[Dataset entries]
=-=-=
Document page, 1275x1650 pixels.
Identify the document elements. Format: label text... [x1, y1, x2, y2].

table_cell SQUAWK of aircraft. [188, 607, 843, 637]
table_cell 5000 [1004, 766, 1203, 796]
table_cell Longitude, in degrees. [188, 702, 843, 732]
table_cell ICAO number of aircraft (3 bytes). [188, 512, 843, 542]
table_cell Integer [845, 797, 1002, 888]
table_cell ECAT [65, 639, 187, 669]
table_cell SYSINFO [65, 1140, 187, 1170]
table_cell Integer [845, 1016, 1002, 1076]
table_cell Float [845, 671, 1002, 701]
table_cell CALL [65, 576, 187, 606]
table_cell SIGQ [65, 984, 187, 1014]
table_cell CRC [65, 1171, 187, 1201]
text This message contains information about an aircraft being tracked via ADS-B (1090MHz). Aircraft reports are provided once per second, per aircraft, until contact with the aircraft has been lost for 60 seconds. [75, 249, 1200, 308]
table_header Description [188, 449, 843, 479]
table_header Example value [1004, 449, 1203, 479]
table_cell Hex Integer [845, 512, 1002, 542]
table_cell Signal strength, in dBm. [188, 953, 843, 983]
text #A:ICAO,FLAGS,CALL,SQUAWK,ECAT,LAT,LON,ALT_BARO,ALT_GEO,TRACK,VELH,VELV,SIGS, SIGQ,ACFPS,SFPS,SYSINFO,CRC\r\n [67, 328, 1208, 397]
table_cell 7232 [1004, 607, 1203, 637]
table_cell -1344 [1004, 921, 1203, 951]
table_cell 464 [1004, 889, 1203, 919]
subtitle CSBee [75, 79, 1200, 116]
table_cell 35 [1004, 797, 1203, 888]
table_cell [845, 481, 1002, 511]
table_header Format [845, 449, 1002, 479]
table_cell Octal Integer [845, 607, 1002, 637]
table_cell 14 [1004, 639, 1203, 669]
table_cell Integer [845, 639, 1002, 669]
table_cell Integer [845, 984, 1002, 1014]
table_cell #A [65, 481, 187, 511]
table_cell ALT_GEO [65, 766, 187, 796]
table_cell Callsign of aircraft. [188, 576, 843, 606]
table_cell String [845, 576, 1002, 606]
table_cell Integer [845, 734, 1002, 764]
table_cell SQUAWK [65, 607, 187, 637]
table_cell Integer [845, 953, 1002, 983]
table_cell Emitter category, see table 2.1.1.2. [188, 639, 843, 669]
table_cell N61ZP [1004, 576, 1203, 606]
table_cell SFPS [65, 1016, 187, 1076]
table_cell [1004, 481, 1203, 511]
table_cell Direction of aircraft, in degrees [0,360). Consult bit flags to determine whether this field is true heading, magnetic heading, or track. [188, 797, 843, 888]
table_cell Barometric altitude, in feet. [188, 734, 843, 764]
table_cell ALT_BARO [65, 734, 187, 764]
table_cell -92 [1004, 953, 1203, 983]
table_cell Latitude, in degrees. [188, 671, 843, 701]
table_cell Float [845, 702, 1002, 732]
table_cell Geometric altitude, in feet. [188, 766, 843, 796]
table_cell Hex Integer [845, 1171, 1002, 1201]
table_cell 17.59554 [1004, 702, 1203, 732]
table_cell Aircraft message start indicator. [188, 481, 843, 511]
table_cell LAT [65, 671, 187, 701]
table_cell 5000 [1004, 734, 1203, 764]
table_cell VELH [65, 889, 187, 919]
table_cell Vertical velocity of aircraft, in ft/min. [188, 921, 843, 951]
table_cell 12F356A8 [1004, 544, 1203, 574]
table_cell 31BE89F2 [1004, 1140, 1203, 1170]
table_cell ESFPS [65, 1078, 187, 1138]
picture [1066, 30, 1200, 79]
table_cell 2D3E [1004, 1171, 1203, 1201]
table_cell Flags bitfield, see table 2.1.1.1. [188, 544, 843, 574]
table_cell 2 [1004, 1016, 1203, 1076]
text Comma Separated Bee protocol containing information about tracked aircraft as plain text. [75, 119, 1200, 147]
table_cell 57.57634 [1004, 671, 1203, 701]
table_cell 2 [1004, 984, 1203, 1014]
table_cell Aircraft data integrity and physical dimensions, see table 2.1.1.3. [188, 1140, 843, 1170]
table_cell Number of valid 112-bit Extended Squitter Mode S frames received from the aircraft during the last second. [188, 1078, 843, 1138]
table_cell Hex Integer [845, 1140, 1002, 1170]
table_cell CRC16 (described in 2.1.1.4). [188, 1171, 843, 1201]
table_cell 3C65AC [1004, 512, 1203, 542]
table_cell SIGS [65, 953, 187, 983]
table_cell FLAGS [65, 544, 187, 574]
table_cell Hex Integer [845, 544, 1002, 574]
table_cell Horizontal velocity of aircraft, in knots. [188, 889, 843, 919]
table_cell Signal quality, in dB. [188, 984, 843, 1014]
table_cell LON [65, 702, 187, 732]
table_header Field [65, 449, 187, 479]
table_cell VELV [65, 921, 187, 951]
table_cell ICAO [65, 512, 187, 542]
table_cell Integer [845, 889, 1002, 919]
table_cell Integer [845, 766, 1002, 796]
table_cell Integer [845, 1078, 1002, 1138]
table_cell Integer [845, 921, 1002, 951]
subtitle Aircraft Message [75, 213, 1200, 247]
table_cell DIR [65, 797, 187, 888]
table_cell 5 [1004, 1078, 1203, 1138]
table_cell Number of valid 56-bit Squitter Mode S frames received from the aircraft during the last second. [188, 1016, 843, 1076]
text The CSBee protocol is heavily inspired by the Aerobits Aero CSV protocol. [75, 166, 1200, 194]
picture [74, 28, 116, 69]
=-=-=
Scan the records above, then copy out each line that mentions "velocity".

Answer to this exercise
table_cell Vertical velocity of aircraft, in ft/min. [188, 921, 843, 951]
table_cell Horizontal velocity of aircraft, in knots. [188, 889, 843, 919]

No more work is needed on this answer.